In New Hampshire, and Belknap County in particular, a combination of these factors along with demographic change could be driving the issue. Though the population in the state and the county grew between 2010 and 2020, according to census data, the population under 18, both as a raw number and as a percentage of the total population, declined. Between 2010 to 2020, in the county and the state, the percentage of the population under age 18 fell below 20%.

In short, state and local populations are growing, but the amount of teens, who are the typical pool of applicants for lifeguarding work, is not.

Additionally, because the pandemic made remote work more widespread, fewer young adults — the other demographic group typically filling lifeguard positions — may need local, seasonal work like lifeguarding. More college-age people living in relatively rural areas like New Hampshire can now access remote work and internships with companies based in large cities that they would not have had the financial or logistical opportunity to pursue in the past.

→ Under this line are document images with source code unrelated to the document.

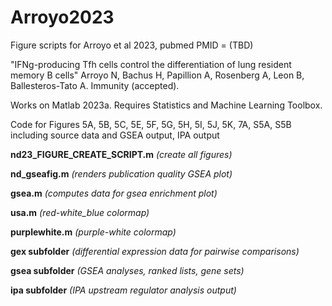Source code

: # Arroyo2023
Figure scripts for Arroyo et al 2023, pubmed PMID = (TBD)

"IFNg-producing Tfh cells control the differentiation of lung resident memory B cells" Arroyo N, Bachus H, Papillion A, Rosenberg A, Leon B, Ballesteros-Tato A. Immunity (accepted).

Works on Matlab 2023a. Requires Statistics and Machine Learning Toolbox.

Code for Figures 5A, 5B, 5C, 5E, 5F, 5G, 5H, 5I, 5J, 5K, 7A, S5A, S5B including source data and GSEA output, IPA output

**nd23_FIGURE_CREATE_SCRIPT.m** _(create all figures)_

**nd_gseafig.m** _(renders publication quality GSEA plot)_

**gsea.m** _(computes data for gsea enrichment plot)_

**usa.m** _(red-white_blue colormap)_

**purplewhite.m** _(purple-white colormap)_

**gex subfolder** _(differential expression data for pairwise comparisons)_

**gsea subfolder** _(GSEA analyses, ranked lists, gene sets)_

**ipa subfolder** _(IPA upstream regulator analysis output)_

Local beaches are making moves to circumvent these challenges.

According to Greene, Gilford upped its pay rate significantly in the last few years, started reimbursing new employees for their certification costs, and began advertising earlier and “more aggressively” — the beach now starts advertising for lifeguard positions in December.

Mansur said he did not know why applications had dropped off in recent years, but that the beach had made unfruitful efforts to reach a wider pool of potential applicants. The department used online job sites, went to job fairs and put out electronic and paper publicity about their openings. Because Mansur is licensed to do so, Laconia even offers to train and certify applicants who do not have their lifeguard certifications if they accept a job offer.

But, with still low unemployment rates, increasing accessibility of remote work and continuing population trends, these issues may persist.

“I wish I could say I do” see respite on the horizon, Greene said. “But it’s a nationwide shortage.”

He added, “People should know we are still hiring, even late into the season.”